Task details:
Pick out every line in the records below that contains the string "duodenum", and copy each one.

Entries supplied:
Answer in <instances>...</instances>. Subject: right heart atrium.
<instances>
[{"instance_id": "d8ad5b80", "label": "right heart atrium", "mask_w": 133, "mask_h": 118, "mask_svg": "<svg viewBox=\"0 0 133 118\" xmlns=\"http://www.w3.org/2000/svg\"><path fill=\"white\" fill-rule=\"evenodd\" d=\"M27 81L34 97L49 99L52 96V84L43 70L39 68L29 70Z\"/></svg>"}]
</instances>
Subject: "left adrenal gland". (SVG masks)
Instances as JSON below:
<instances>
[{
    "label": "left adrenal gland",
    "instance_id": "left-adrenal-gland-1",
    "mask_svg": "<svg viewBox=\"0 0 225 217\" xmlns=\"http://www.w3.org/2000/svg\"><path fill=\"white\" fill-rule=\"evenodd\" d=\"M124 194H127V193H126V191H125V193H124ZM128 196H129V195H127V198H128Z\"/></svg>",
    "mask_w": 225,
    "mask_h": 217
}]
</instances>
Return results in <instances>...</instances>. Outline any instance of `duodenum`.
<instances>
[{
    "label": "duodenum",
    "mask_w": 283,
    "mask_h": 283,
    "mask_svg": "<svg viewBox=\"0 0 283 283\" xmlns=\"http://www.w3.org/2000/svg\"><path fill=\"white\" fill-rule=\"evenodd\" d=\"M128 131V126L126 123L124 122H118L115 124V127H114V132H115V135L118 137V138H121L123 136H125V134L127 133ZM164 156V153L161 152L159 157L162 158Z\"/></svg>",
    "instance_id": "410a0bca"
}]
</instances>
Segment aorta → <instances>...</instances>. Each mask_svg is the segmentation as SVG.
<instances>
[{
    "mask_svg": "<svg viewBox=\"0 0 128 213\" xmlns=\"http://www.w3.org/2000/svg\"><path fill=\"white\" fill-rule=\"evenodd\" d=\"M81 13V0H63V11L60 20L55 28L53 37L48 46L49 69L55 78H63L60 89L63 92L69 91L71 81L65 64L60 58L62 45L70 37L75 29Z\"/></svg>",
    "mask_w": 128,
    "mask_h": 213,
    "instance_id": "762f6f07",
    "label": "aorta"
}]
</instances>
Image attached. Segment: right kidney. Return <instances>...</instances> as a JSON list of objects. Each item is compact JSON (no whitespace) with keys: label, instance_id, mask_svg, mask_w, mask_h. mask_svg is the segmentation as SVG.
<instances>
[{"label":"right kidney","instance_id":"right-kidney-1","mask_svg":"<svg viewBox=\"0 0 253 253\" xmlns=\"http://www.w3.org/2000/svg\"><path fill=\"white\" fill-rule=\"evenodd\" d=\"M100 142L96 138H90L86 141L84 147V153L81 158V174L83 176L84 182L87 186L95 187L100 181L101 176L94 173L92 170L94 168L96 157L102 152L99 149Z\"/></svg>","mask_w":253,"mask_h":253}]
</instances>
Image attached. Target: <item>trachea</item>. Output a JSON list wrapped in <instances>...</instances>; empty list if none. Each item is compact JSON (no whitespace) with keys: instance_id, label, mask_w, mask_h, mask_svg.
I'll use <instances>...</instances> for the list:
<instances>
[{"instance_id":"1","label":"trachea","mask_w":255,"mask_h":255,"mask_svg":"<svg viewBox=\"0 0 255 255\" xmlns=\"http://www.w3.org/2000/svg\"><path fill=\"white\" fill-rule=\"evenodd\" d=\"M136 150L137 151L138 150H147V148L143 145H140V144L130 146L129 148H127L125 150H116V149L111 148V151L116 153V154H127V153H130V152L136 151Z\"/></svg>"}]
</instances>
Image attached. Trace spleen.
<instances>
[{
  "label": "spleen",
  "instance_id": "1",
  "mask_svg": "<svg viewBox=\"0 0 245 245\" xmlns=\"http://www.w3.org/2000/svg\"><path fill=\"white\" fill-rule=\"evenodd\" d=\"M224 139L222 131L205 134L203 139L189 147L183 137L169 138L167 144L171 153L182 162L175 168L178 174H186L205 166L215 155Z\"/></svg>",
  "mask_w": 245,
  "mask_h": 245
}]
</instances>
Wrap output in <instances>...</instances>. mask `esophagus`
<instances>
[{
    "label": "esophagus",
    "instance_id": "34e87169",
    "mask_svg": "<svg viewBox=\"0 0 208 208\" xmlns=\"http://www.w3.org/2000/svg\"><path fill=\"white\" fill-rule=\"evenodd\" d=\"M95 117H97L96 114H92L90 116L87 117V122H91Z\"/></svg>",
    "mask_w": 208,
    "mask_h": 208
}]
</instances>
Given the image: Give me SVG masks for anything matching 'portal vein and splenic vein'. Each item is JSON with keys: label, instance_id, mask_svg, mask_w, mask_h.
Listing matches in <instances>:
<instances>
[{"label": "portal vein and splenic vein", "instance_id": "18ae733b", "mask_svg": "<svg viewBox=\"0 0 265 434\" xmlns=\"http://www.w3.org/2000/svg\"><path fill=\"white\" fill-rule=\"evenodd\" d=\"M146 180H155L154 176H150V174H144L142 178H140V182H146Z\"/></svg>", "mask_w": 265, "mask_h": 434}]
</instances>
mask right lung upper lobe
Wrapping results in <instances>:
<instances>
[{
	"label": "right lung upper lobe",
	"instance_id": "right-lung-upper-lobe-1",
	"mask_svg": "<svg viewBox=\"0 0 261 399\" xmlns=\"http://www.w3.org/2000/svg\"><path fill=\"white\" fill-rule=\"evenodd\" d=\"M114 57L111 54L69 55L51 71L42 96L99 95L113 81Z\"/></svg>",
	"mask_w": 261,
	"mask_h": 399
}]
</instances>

...

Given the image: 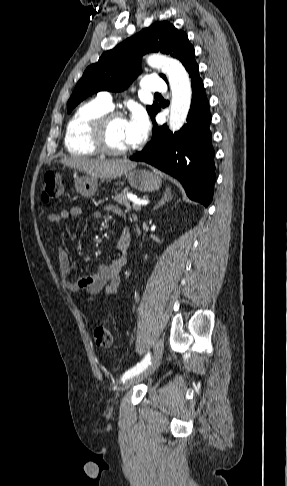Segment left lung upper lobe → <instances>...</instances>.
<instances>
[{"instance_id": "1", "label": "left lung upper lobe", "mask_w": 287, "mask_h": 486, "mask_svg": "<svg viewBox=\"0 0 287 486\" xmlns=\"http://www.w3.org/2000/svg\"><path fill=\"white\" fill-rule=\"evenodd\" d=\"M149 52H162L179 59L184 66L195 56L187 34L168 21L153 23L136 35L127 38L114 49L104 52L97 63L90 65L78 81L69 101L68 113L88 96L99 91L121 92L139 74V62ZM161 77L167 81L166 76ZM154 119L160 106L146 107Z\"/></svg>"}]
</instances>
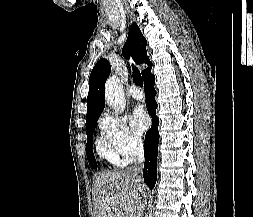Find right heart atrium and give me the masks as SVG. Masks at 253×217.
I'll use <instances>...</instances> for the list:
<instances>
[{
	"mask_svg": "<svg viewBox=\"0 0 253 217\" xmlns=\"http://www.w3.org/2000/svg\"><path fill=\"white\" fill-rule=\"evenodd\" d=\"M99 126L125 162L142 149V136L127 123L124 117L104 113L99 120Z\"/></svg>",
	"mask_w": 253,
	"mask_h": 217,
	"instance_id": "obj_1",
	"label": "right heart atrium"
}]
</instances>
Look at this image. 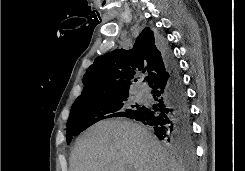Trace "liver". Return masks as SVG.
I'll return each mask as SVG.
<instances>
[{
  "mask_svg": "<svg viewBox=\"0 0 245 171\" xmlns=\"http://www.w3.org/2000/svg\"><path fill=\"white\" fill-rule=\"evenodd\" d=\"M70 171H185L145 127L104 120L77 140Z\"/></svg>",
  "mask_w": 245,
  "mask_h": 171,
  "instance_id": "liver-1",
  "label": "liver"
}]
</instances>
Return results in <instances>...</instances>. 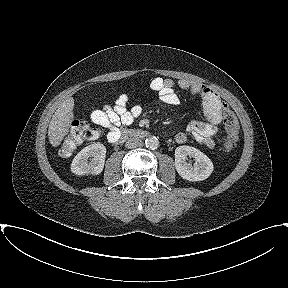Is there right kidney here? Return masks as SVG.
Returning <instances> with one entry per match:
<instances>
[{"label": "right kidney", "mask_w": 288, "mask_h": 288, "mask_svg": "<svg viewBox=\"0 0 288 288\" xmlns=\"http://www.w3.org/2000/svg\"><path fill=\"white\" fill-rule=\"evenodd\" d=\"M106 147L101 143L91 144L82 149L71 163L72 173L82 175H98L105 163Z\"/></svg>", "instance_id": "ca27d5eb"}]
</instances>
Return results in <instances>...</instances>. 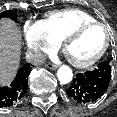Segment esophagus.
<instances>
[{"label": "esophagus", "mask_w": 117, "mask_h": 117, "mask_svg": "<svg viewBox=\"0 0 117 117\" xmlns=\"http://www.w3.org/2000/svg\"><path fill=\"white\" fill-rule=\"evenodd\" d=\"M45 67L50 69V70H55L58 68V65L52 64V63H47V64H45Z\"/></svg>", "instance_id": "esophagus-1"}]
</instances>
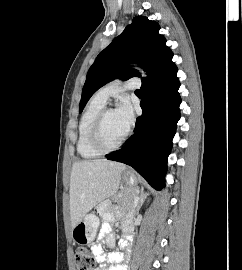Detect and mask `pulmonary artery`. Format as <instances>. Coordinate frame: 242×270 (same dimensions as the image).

Written answer:
Return results in <instances>...</instances>. Outline any instance of `duodenum`.
    "label": "duodenum",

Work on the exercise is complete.